NIPS 2017
Mon Dec 4th through Sat the 9th, 2017 at Long Beach Convention Center
Paper ID:2012
Title:Collecting Telemetry Data Privately

Reviewer 1

Line 122 The authors claim that the 1-bit mechanism for mean estimation is tuned for efficient communication. Is there any difference between the basic randomizer in [3] with one item and the 1-bit mechanism? If the protocol is equivalent to the basic randomizer in [3] in a specific setting, it should be clearly stated. Theorem 2 Please compare the utility in terms of n and d with existing histogram protocols. Sec 3.1 It was unclear to me what privacy is guaranteed after alpha-point rounding. If a data collector reports her data repeatedly (say N times), the privacy budget should be set following the composition theorem. The alpha-point rounding introduces another random source into the responses and it certainly improves privacy to some extent, but the composition theorem still is applied as long as she responds to the data collector multiple times.

Reviewer 2

The authors propose a more efficient mechanism for local differential privacy. In particular, they propose a 1 bit local differential privacy method that enables mean estimation in a distributed and effective way. Also a d-bit method is proposed for histogram estimation. It is argued that these two goals are of partical relevance in collection of telemetry data. The main advance is in the communication efficiency - which is key to large scale deployment.

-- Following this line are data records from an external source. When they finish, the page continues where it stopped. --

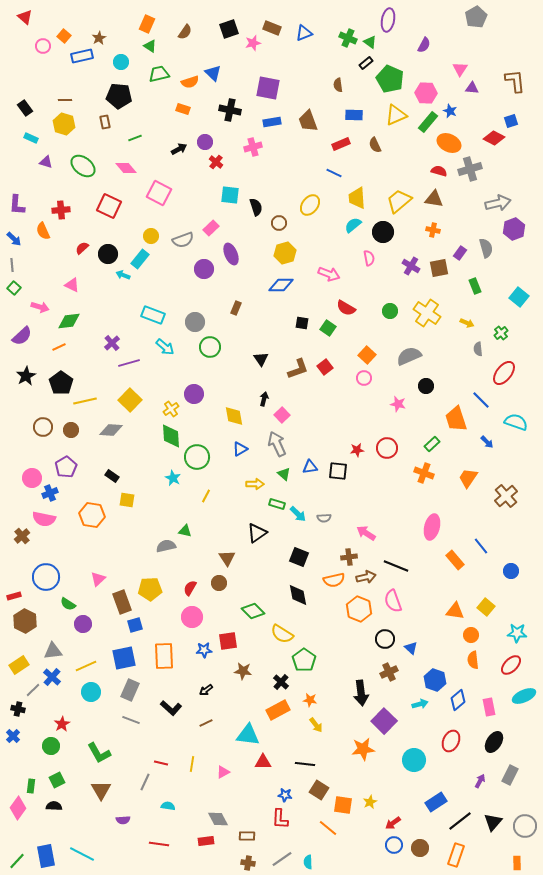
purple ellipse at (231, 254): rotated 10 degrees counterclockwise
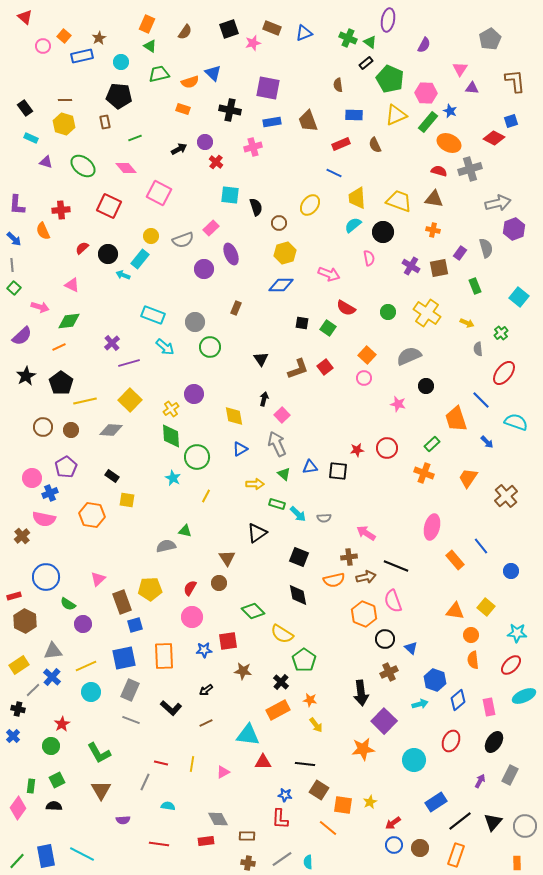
gray pentagon at (476, 17): moved 14 px right, 22 px down
yellow trapezoid at (399, 201): rotated 60 degrees clockwise
green circle at (390, 311): moved 2 px left, 1 px down
orange hexagon at (359, 609): moved 5 px right, 5 px down
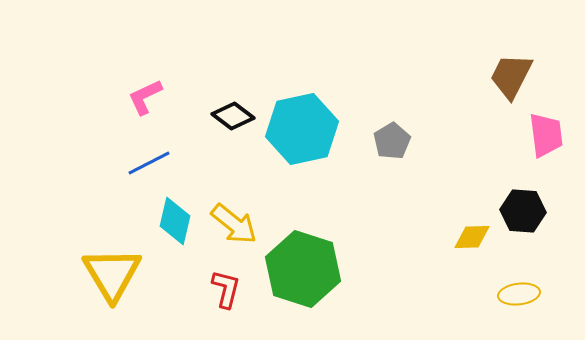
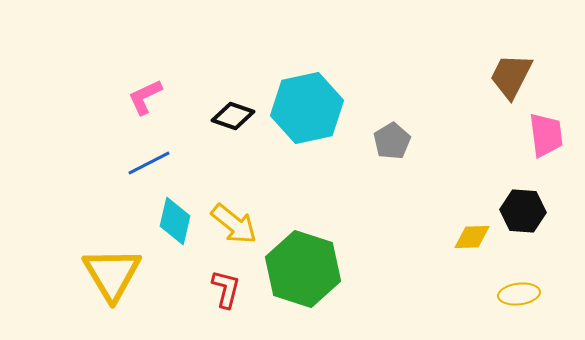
black diamond: rotated 18 degrees counterclockwise
cyan hexagon: moved 5 px right, 21 px up
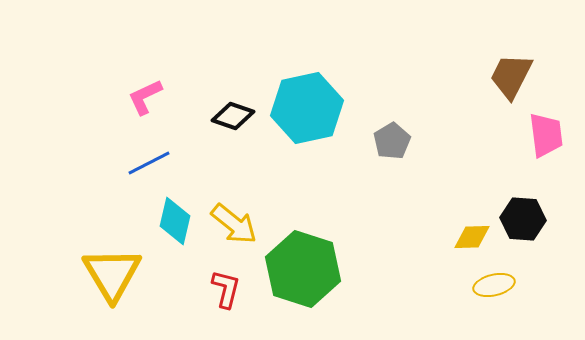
black hexagon: moved 8 px down
yellow ellipse: moved 25 px left, 9 px up; rotated 6 degrees counterclockwise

The authors also note that this mechanism is indeed deployed at large scale in industry and likely consistutes the largest deployment of differential privacy to date. While this on its own does not add to the value of the scientific contribution - it does reinforce the point of an efficient, effective and practical approach. The authors submitted another version of their paper as supplementary material that contains the proofs. But it also contains more figures and extended main text. This is borderline. The supplementary material should only contain the additional material - while the main paper should be self-contained and not repeated. It is also weird, that the reviewer has to hunt for proofs in provided text. There should be a clear separation between submission and supplementary material. Overall, the presentation is clear - partially due to outsourcing parts of the submission to the supplementary. However, alpha-rounding part remains partially unclear. Can the authors please elaborate on the claimed guarantees? While the experimental study is interesting - there is a question about reproducibility of the results.As it looks this is real user and company data - how would follow up work compare here? It would be beneficial to provide an alternative solution -- potential simulated data -- so that comparison remain open source. However, the experiments are considered convincing and support the main claim.